Exercise brief: Work out the count of lines in the listing below that include "Figure". Give that count alone.

Data provided:
|---|
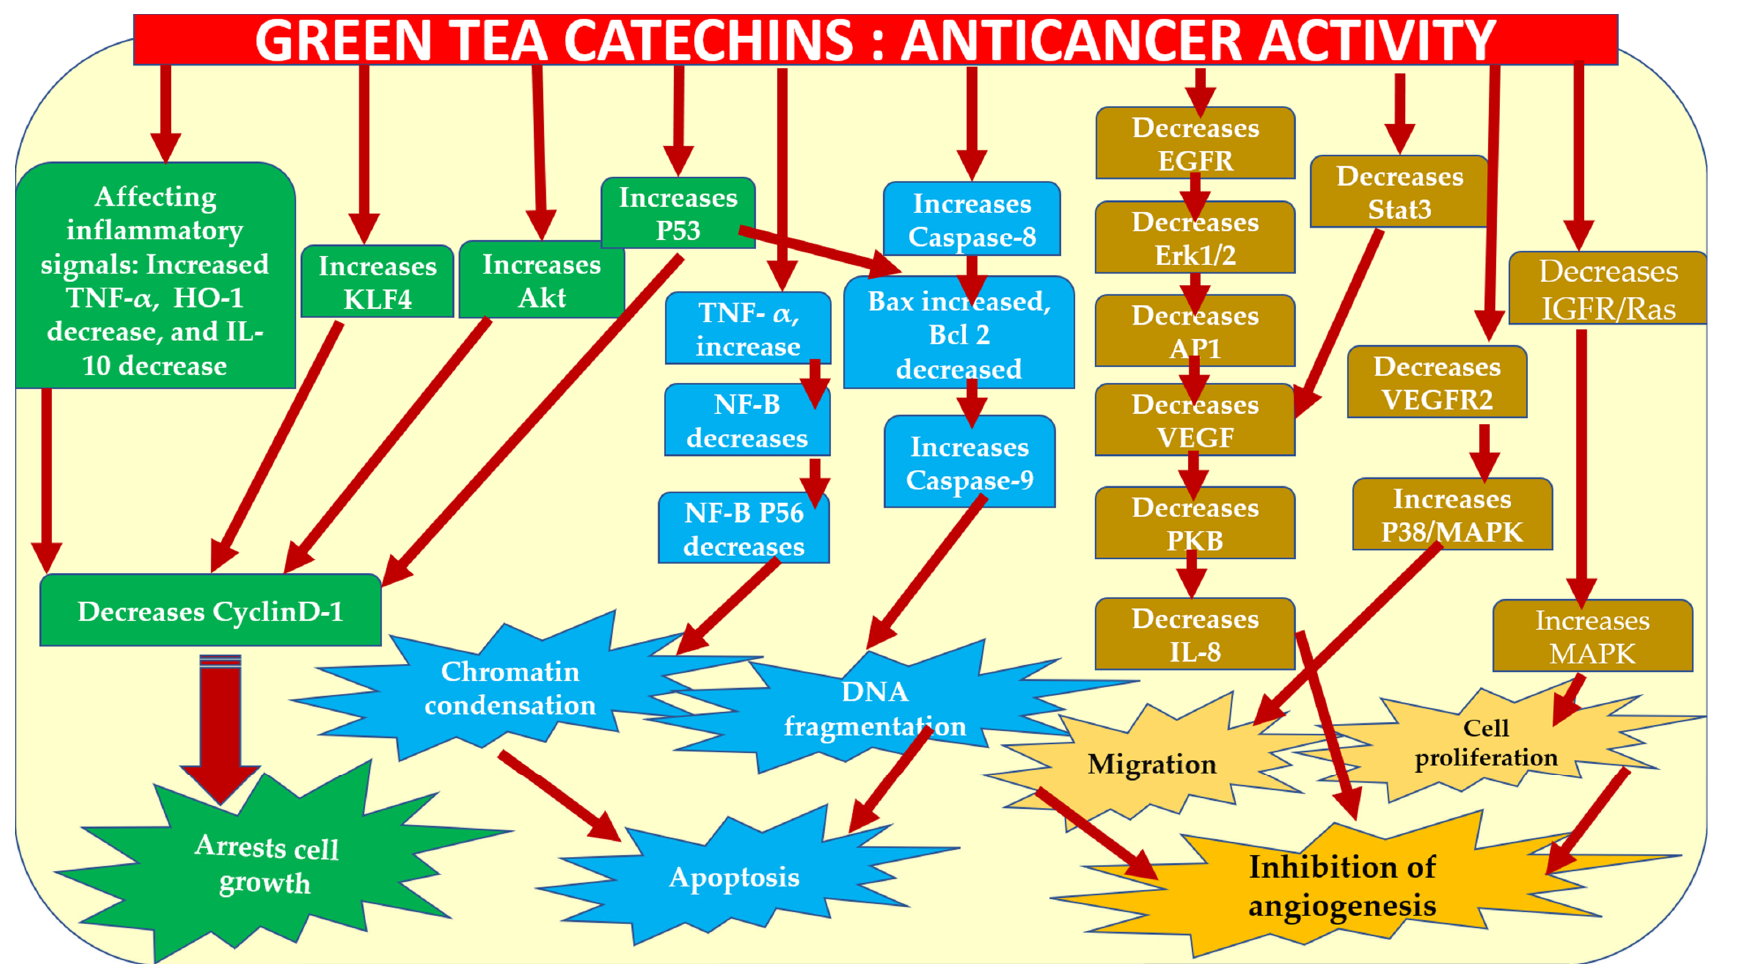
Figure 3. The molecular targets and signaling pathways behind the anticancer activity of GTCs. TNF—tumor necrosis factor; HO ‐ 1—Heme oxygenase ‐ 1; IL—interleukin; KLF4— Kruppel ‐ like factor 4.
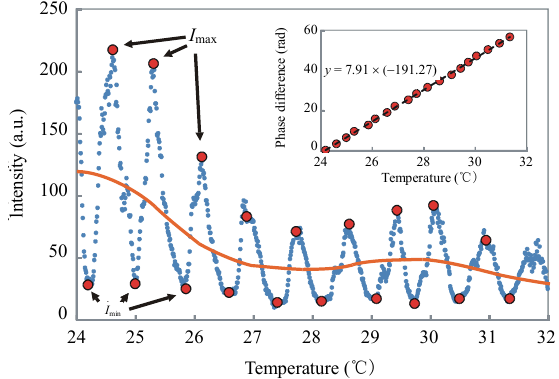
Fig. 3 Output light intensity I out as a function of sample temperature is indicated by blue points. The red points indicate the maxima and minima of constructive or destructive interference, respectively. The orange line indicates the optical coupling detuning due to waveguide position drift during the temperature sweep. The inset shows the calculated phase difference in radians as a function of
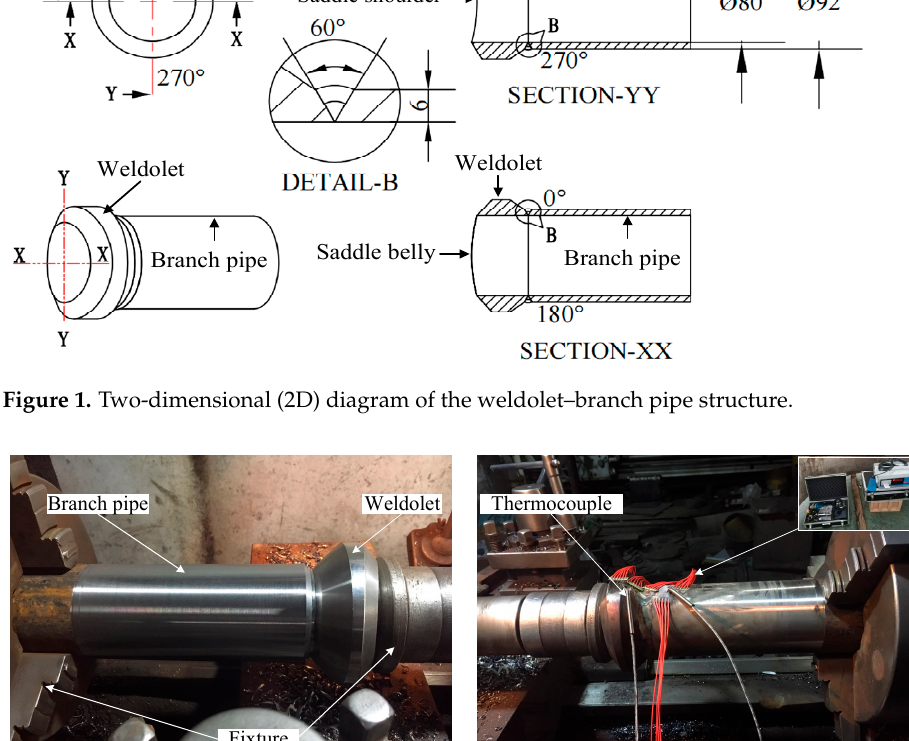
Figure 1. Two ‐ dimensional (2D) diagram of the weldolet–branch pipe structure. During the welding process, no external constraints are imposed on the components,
|---|
Output for this exercise: 2